Medium conditioned with mesenchymal stromal cell-derived osteoblasts improves the expansion and engraftment properties of cord blood progenitors.

PMID 24793546


Strategies to enhance the expansion of umbilical cord blood hematopoietic stem and progenitor cells (HSPCs) are crucial to enable their widespread application to adults and to overcome important limitations, such as delayed engraftment. Osteoblasts regulate HSPCs under steady-state and also under stress conditions, when HSPCs undergo numerous cycles of expansion. We hypothesized that osteoblasts could provide better stimulation for the expansion of multipotent HSPCs and subsequent hematopoietic recovery than mesenchymal stromal cells.
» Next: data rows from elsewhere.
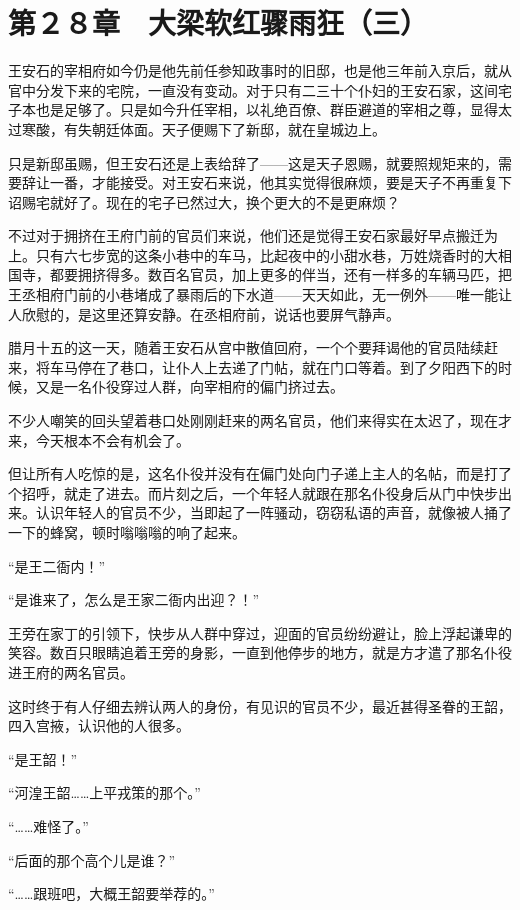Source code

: \section{第２８章　大梁软红骤雨狂（三）}

王安石的宰相府如今仍是他先前任参知政事时的旧邸，也是他三年前入京后，就从官中分发下来的宅院，一直没有变动。对于只有二三十个仆妇的王安石家，这间宅子本也是足够了。只是如今升任宰相，以礼绝百僚、群臣避道的宰相之尊，显得太过寒酸，有失朝廷体面。天子便赐下了新邸，就在皇城边上。

只是新邸虽赐，但王安石还是上表给辞了——这是天子恩赐，就要照规矩来的，需要辞让一番，才能接受。对王安石来说，他其实觉得很麻烦，要是天子不再重复下诏赐宅就好了。现在的宅子已然过大，换个更大的不是更麻烦？

不过对于拥挤在王府门前的官员们来说，他们还是觉得王安石家最好早点搬迁为上。只有六七步宽的这条小巷中的车马，比起夜中的小甜水巷，万姓烧香时的大相国寺，都要拥挤得多。数百名官员，加上更多的伴当，还有一样多的车辆马匹，把王丞相府门前的小巷堵成了暴雨后的下水道——天天如此，无一例外——唯一能让人欣慰的，是这里还算安静。在丞相府前，说话也要屏气静声。

腊月十五的这一天，随着王安石从宫中散值回府，一个个要拜谒他的官员陆续赶来，将车马停在了巷口，让仆人上去递了门帖，就在门口等着。到了夕阳西下的时候，又是一名仆役穿过人群，向宰相府的偏门挤过去。

不少人嘲笑的回头望着巷口处刚刚赶来的两名官员，他们来得实在太迟了，现在才来，今天根本不会有机会了。

但让所有人吃惊的是，这名仆役并没有在偏门处向门子递上主人的名帖，而是打了个招呼，就走了进去。而片刻之后，一个年轻人就跟在那名仆役身后从门中快步出来。认识年轻人的官员不少，当即起了一阵骚动，窃窃私语的声音，就像被人捅了一下的蜂窝，顿时嗡嗡嗡的响了起来。

“是王二衙内！”

“是谁来了，怎么是王家二衙内出迎？！”

王旁在家丁的引领下，快步从人群中穿过，迎面的官员纷纷避让，脸上浮起谦卑的笑容。数百只眼睛追着王旁的身影，一直到他停步的地方，就是方才遣了那名仆役进王府的两名官员。

这时终于有人仔细去辨认两人的身份，有见识的官员不少，最近甚得圣眷的王韶，四入宫掖，认识他的人很多。

“是王韶！”

“河湟王韶……上平戎策的那个。”

“……难怪了。”

“后面的那个高个儿是谁？”

“……跟班吧，大概王韶要举荐的。”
Hence, we assessed the growth and engraftment modulatory activities of mesenchymal stromal cell-derived osteoblasts (M-OSTs) on hematopoietic progenitors. Mesenchymal stromal cells and M-OSTs favored the maintenance of CD34(+) cells. The expansion of cord blood CD34(+) cells and myeloid progenitors was highest in cultures supplemented with unfiltered M-OST-conditioned medium (M-OST CM). In addition, increased expression of cell surface receptors important for the homing of progenitors to the bone marrow, C-X-C chemokine receptor type 4 and lymphocyte function-associated antigen 1, was observed in CM-based cultures. Additionally, M-OST CM positively modulated the engraftment properties of expanded progenitors. Most notably, although human platelet levels remained steady in the first 2 weeks in mice transplanted with HSPCs expanded in standard medium, levels in mice transplanted with M-OST CM HSPCs rose continuously. Consistent with this, short-term human progenitor reconstitution was consistently greater in M-OST recipients. Finally, cytokine array-based profiling revealed increases in insulin-like growth factor binding protein 2, chemokines, and myeloid stimulating cytokines in M-OST CM. In conclusion, this study suggests that M-OSTs represent a new underappreciated source of feeder cells for the expansion of HSPCs with enhanced thrombopoietic activity.